Апельсиновый сок, ошметки кожуры на небритых Сережиных щеках.
Когда все выбрались, спрыгнули в кювет и солдат с Лучниковым сразу по пояс в грязную, обжигающую, холодную жижу.
— Великолепно, — все время говорил солдат. — Обстановка великолепная.

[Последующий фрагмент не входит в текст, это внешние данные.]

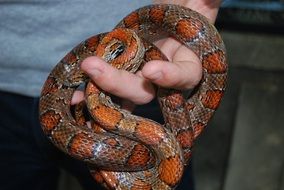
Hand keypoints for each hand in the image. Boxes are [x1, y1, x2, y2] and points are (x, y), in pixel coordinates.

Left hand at [72, 0, 220, 108]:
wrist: (167, 18)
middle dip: (121, 82)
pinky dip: (93, 90)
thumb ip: (207, 0)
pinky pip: (108, 87)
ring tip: (82, 76)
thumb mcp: (200, 2)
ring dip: (102, 88)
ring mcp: (141, 79)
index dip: (171, 77)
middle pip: (145, 90)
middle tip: (95, 69)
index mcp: (190, 64)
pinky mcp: (123, 74)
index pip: (186, 76)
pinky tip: (74, 95)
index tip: (152, 70)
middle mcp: (163, 79)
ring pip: (123, 91)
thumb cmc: (186, 11)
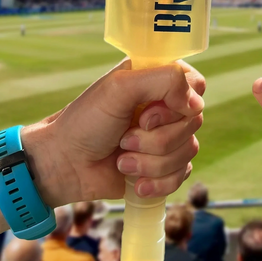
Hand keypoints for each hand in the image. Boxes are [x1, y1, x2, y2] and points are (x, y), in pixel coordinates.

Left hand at [22, 59, 204, 205]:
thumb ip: (163, 80)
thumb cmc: (86, 121)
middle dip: (156, 138)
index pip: (196, 85)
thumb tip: (196, 104)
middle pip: (194, 122)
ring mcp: (166, 137)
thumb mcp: (120, 88)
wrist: (65, 165)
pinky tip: (135, 182)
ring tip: (123, 160)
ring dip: (152, 162)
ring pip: (188, 151)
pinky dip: (157, 182)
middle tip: (125, 137)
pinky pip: (182, 175)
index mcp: (157, 79)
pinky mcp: (164, 166)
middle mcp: (166, 106)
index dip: (179, 103)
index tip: (147, 113)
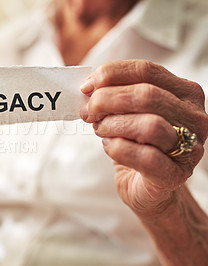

На обочине уже стояло несколько грузовиков. По ледяной корке асфальта медленно юзом приближался автокран, ткнулся в кустики обочины и остановился. Остановился и встречный автобус. Толпа у места катастрофы росла.
— Я им, сукам, говорил, что нельзя в такой гололед выходить на линию! — кричал водитель упавшего автобуса. — Не выйдешь, говорят, партбилет положишь!
С мутных предвечерних небес сошел снег с дождем. Евдокия сидела на обочине, баюкала своего огромного дитятю. Сережа всхлипывал, уткнувшись ей в распухший живот. Взвыла сирена «Скорой помощи». Появились две желто-синие милицейские машины.
— Мать Евдокия! — позвал Лучников.
Баба дико на него посмотрела, потом, видимо, узнала.
— Иди своей дорогой, приезжий, — незнакомым хриплым голосом сказала она, — Никого я не врачую и никаких ответов не знаю. Приезжай в Колядино летом, когда птахи поют, когда травка зеленая. Иди таперича!
— Благослови, мать Евдокия, — попросил Лучников. Баба подняла было руку, но потом снова ее упрятала.